The Frontier Ceiling

At the top of the leaderboard, tool calling is essentially solved. Gemini 3.1 Pro, Claude Opus 4.6, and LongCat-Flash-Thinking all cluster at 99.3% on the Berkeley Function Calling Leaderboard. But drop to local inference and the spread runs from 97.5% down to 15% — on the same hardware, through the same server. The capability is fragile in ways that clean API benchmarks never reveal.

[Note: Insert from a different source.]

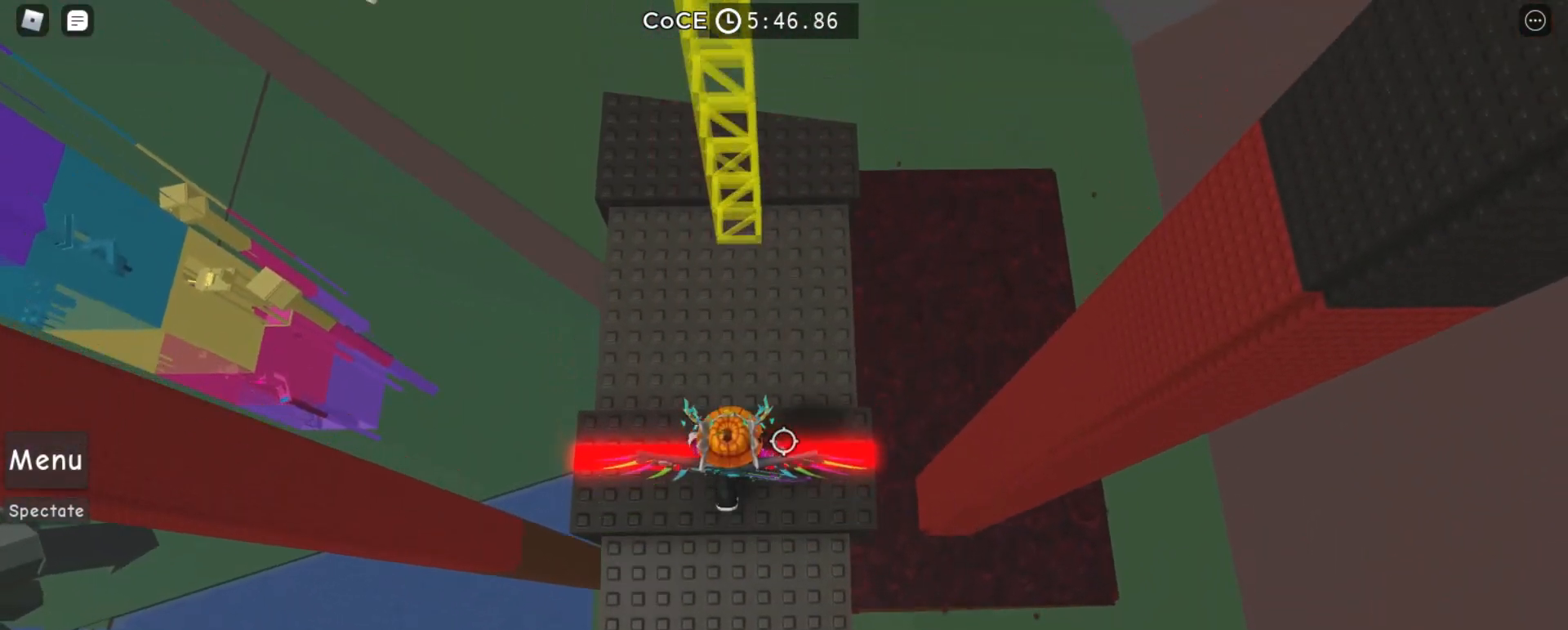
{"keys": ["w"], "mouse": ["right"], "events": [[167, "w", "up"], [467, "w", "down"]]}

What This Means for Your Agent Stack

Three takeaways from the data.

Evaluate at your actual deployment conditions. Run benchmarks at your quantization level, through your inference server, with your tool schemas. A model scoring 95% on the vendor's native API might drop to 60% through Ollama with Q4 quantization. The eval that matters is the one running on your hardware, not the one on the vendor's blog.

Test sequential reasoning separately from parallel dispatch. If your agent chains tools — and most production agents do — you need evals that specifically test dependent calls. A model that parallelizes everything will ace single-call benchmarks and quietly corrupt multi-step pipelines where order matters.

General instruction-following beats narrow specialization right now. The purpose-built tool-calling models underperforming general-purpose ones is probably a compatibility story, not a capability story. But until inference servers mature their template handling, the safest local choice is a model with strong general instruction following and solid structured output support — not a specialist that falls apart when your inference stack deviates from the training setup.

The framework wars get all the conference talks. But the model sitting inside your agent — the thing deciding which tool to call, which argument to pass, and whether to wait for results — that's where the real variance lives. And right now, the variance is staggering.